### Texto de leitura
Gostaria, assim, de contribuir para o esforço comum de prevenir a difusão das
notícias falsas e para redescobrir o valor da profissão jornalística e a
responsabilidade pessoal de cada um na comunicação da verdade.
1. Que há de
falso nas «notícias falsas»?
A expressão fake
news é objeto de discussão e debate. Geralmente diz respeito à desinformação
transmitida on-line ou nos mass-media tradicionais. Assim, a referida expressão
alude a informações infundadas, baseadas em dados inexistentes ou distorcidos,
tendentes a enganar e até manipular o destinatário. A sua divulgação pode visar
objetivos prefixados, influenciar opções políticas e favorecer lucros econômicos.
A eficácia das
fake news fica-se a dever, em primeiro lugar, à sua natureza mimética, ou seja,
à capacidade de se apresentar como plausíveis. Falsas mas verossímeis, tais
notícias são capciosas, no sentido que se mostram hábeis a capturar a atenção
dos destinatários, apoiando-se sobre estereótipos e preconceitos generalizados
no seio dum certo tecido social, explorando emoções imediatas e fáceis de
suscitar como a ansiedade, o desprezo, a ira e a frustração. A sua difusão pode
contar com um uso manipulador das redes sociais e das lógicas que subjazem ao
seu funcionamento: assim os conteúdos, embora desprovidos de fundamento, ganham
tal visibilidade que os próprios desmentidos categorizados dificilmente
conseguem circunscrever os seus danos.

### Tarefas e exercícios
a) No texto sobre as notícias falsas, a que se atribui, em primeiro lugar, a eficácia das fake news?
b) Redija a continuação do texto sobre as notícias falsas, começando logo após a última frase apresentada.

### Listagem
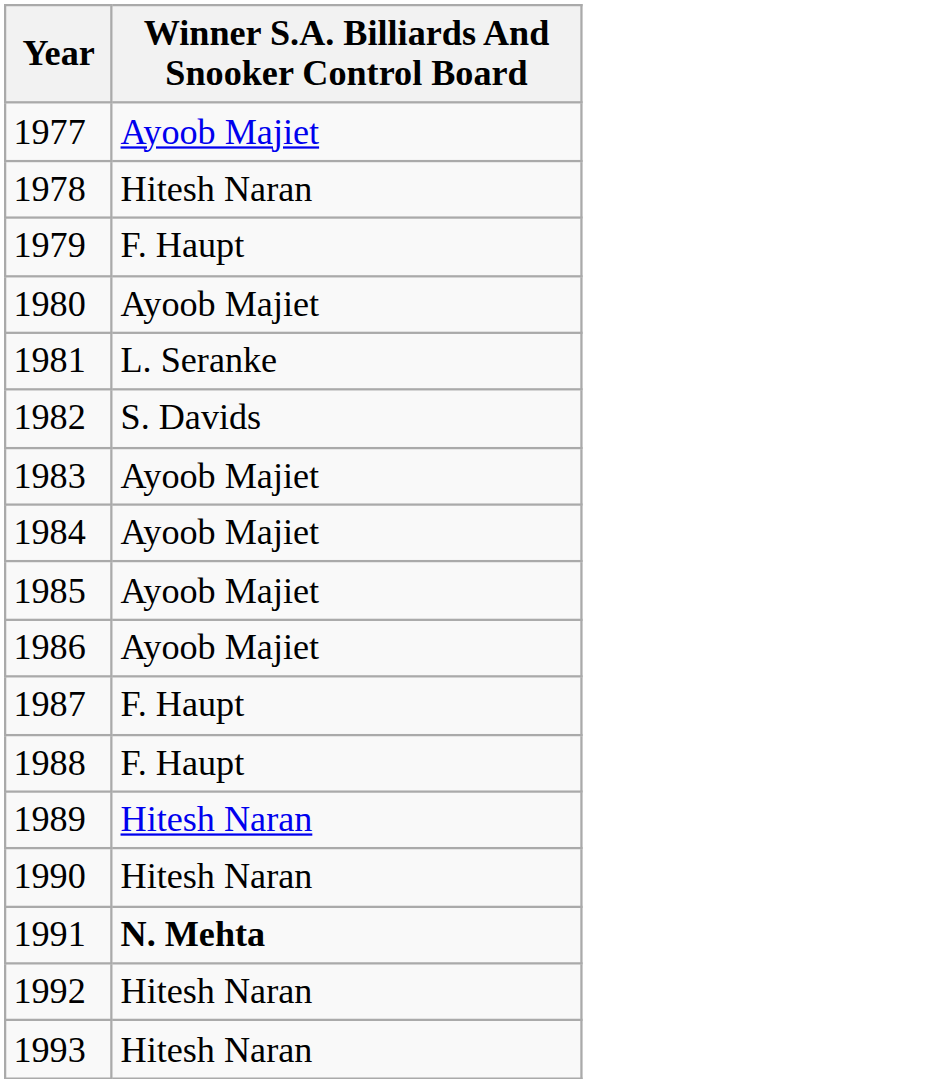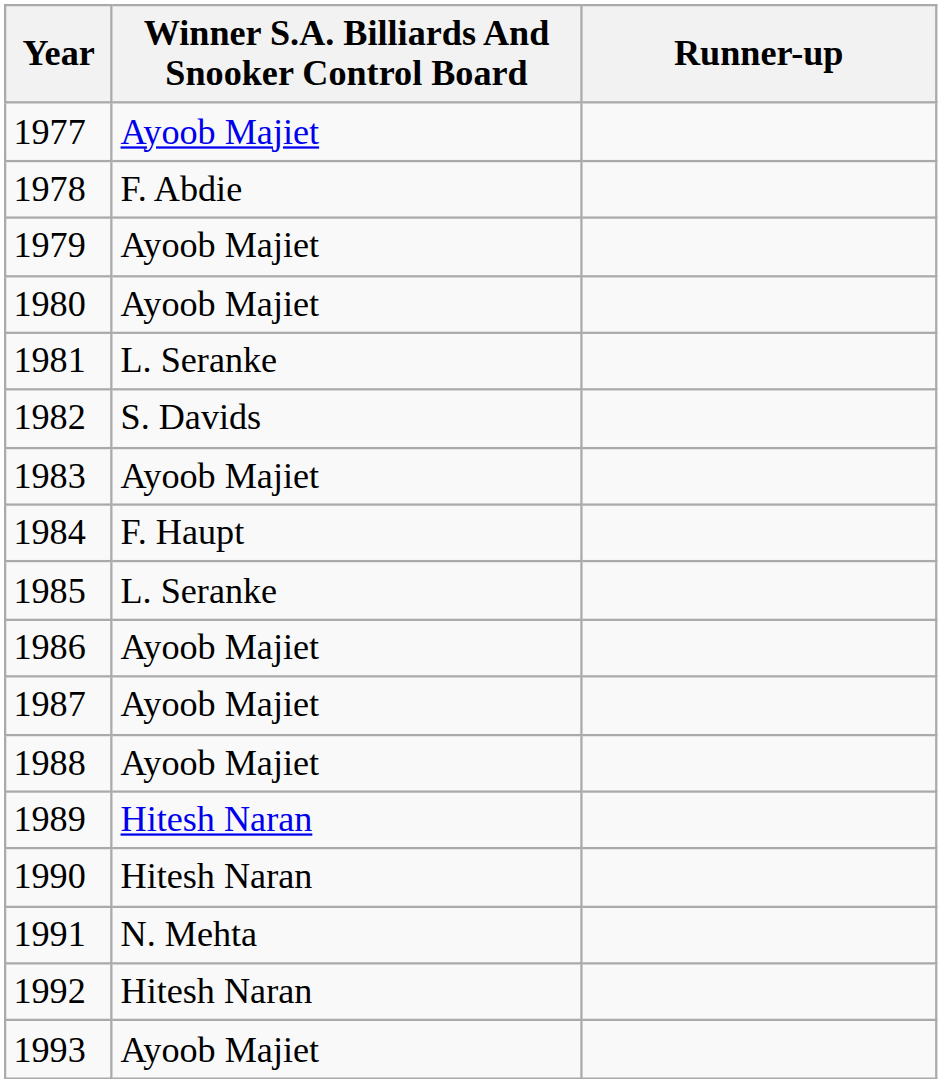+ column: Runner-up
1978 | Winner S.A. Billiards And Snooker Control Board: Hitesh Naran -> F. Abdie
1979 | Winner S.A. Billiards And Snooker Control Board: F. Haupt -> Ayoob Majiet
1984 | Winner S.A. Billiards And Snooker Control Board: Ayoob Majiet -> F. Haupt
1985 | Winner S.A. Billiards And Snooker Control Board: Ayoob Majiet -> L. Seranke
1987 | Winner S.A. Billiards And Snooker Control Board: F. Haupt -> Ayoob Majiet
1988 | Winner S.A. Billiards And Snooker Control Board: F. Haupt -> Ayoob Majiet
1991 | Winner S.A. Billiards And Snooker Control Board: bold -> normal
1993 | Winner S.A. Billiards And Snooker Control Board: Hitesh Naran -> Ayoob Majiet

### Respostas por ordem
a) À sua natureza mimética, ou seja, à capacidade de se apresentar como plausíveis.

b)
A dificuldade em
desvendar e erradicar as fake news é devida também ao fato de as pessoas
interagirem muitas vezes dentro de ambientes digitais homogêneos e impermeáveis
a perspectivas e opiniões divergentes. Esta lógica da desinformação tem êxito,
porque, em vez de haver um confronto sadio com outras fontes de informação (que
poderia colocar positivamente em discussão os preconceitos e abrir para um diálogo
construtivo), corre-se o risco de se tornar atores involuntários na difusão de
opiniões tendenciosas e infundadas. O drama da desinformação é o descrédito do
outro, a sua representação como inimigo, chegando-se a uma demonização que pode
fomentar conflitos. Deste modo, as notícias falsas revelam a presença de
atitudes simultaneamente intolerantes e hipersensíveis, cujo único resultado é
o risco de se dilatar a arrogância e o ódio. É a isto que leva, em última
análise, a falsidade.
2. Como podemos
reconhecê-las?
Nenhum de nós se
pode eximir da responsabilidade de contrastar estas falsidades. Não é tarefa
fácil, porque a desinformação se baseia muitas vezes sobre discursos variegados,
deliberadamente evasivos e sutilmente enganadores, valendo-se por vezes de
mecanismos refinados. Por isso, são louváveis as iniciativas educativas que
permitem apreender como ler e avaliar o contexto comunicativo, ensinando a não
ser divulgadores inconscientes de desinformação, mas atores do seu
desvendamento. Igualmente louváveis são as iniciativas institucionais e
jurídicas empenhadas na definição de normativas que visam circunscrever o fenômeno,
e ainda iniciativas, como as empreendidas pelas tech e media company, idôneas
para definir novos critérios capazes de verificar as identidades pessoais que
se escondem por detrás de milhões de perfis digitais.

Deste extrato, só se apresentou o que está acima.